Now we know for sure that Huckabee will be of the same, ahem, caliber as Dick Cheney.
This guy turned to shoot at a pheasant and ended up firing over the heads of a group of reporters.
What an idiot.
http://weblogs.chicagotribune.com/news/politics/blog/2007/12/huckabees_muzzle_control_probl.html
Huckabee's muzzle control problem
by Jim Tankersley
Republican Mike Huckabee took his presidential campaign for a quick pheasant-hunting expedition in Iowa on Wednesday, and at one point, a reporter asked why he hadn’t invited sporting enthusiast Dick Cheney along. "Because I want to survive all the way through this," Huckabee replied, in a chuckling dig at the vice president’s accidental shooting of a quail-hunting partner last year.
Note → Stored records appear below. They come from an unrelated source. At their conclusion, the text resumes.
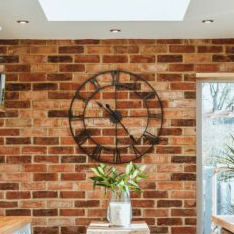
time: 10:23
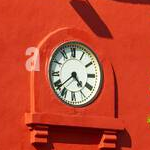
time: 4:38
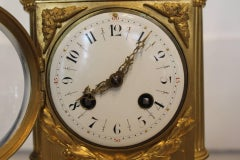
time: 8:06
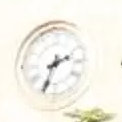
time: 2:34
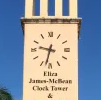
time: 9:32
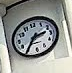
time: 2:35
Any good sportsman, though, couldn’t miss a distinctly Cheneyesque moment in the press accounts of the former Arkansas governor’s morning hunt: At one point, Huckabee’s party turned toward a cluster of reporters and cameramen and, when they kicked up a pheasant, fired shotgun blasts over the group’s heads.
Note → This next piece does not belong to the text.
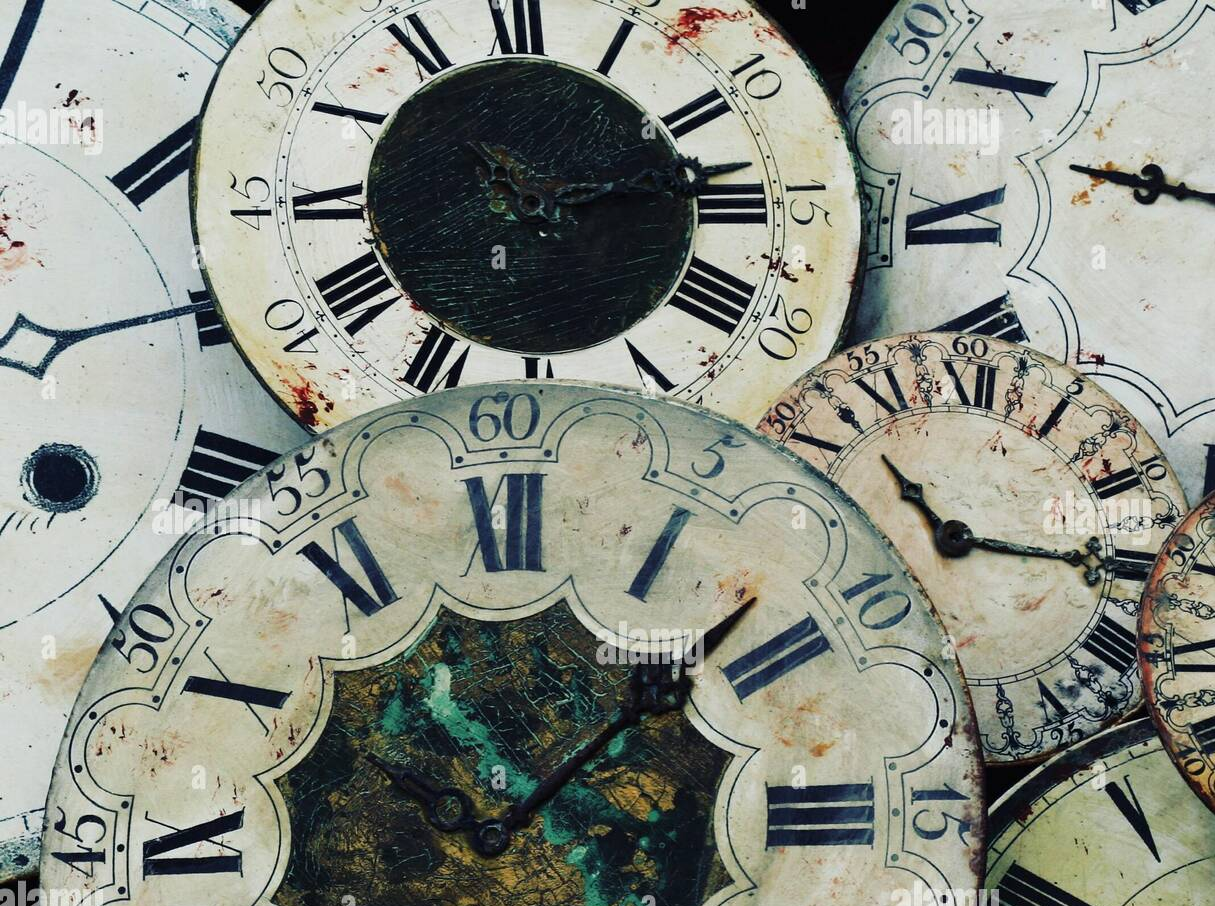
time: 11:13
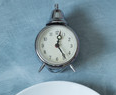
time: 12:24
This, friends, is dangerously bad hunting form.
Your Swamp correspondent, the son of a longtime hunter education instructor, grew up plying the corn rows and stream banks of rural Oregon with a Labrador retriever and a Mossberg 20-gauge pump shotgun. On our hunts for pheasant, grouse and quail, merely swinging a gun barrel in the general direction of another person was grounds for day-long banishment to the truck (which smelled like wet dog).
Suffice to say, if any of our hunting mates had pulled a stunt like Huckabee’s yesterday, we never would have invited them back. It’s the sort of behavior that drives safety-conscious hunters up the wall, because it reinforces a reckless, gun-totin’ stereotype.
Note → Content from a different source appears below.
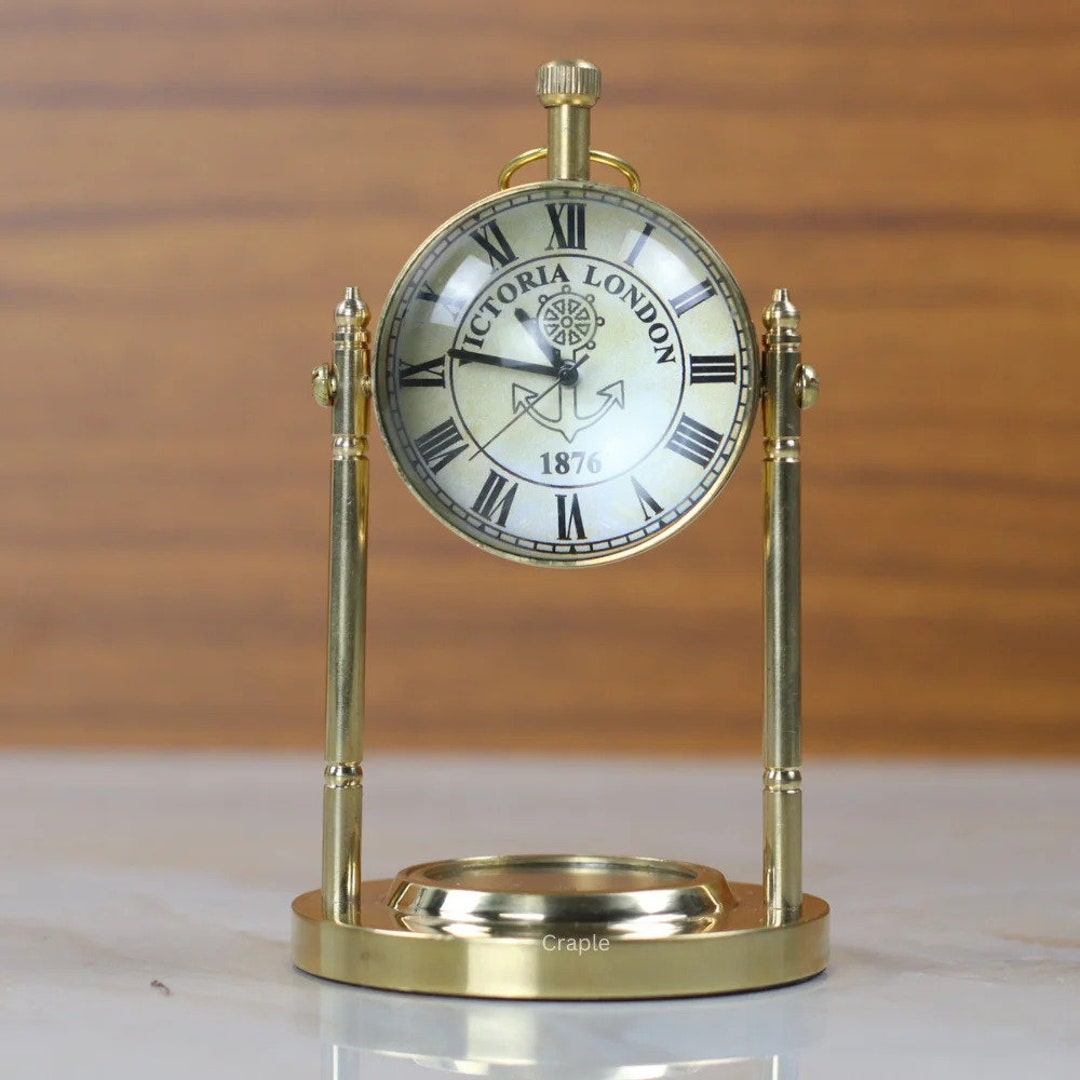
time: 11:46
My colleague James Oliphant reports that Huckabee’s party was about 75 yards away from the press corps Wednesday when a pheasant jumped up and flew toward the reporters, drawing several shots. “That was too close,” he reports a cameraman saying.
Perhaps Huckabee missed hunter’s safety classes – Arkansas only requires them for hunters born after 1968 – but the etiquette on this point is clear.
“Never point a firearm at yourself or others,” the International Hunter Education Association declares in its Basic Safety Rules. Later, it adds, “Never point your firearm at something you do not intend to shoot. Make sure you positively identify what you are shooting at and know what lies in front of and beyond it.”
Huckabee emerged happily from his hunt, three dead pheasants in tow, Oliphant reports. Asked for a metaphor to describe the hunt, he replied, "Don't get in my way. This is what happens."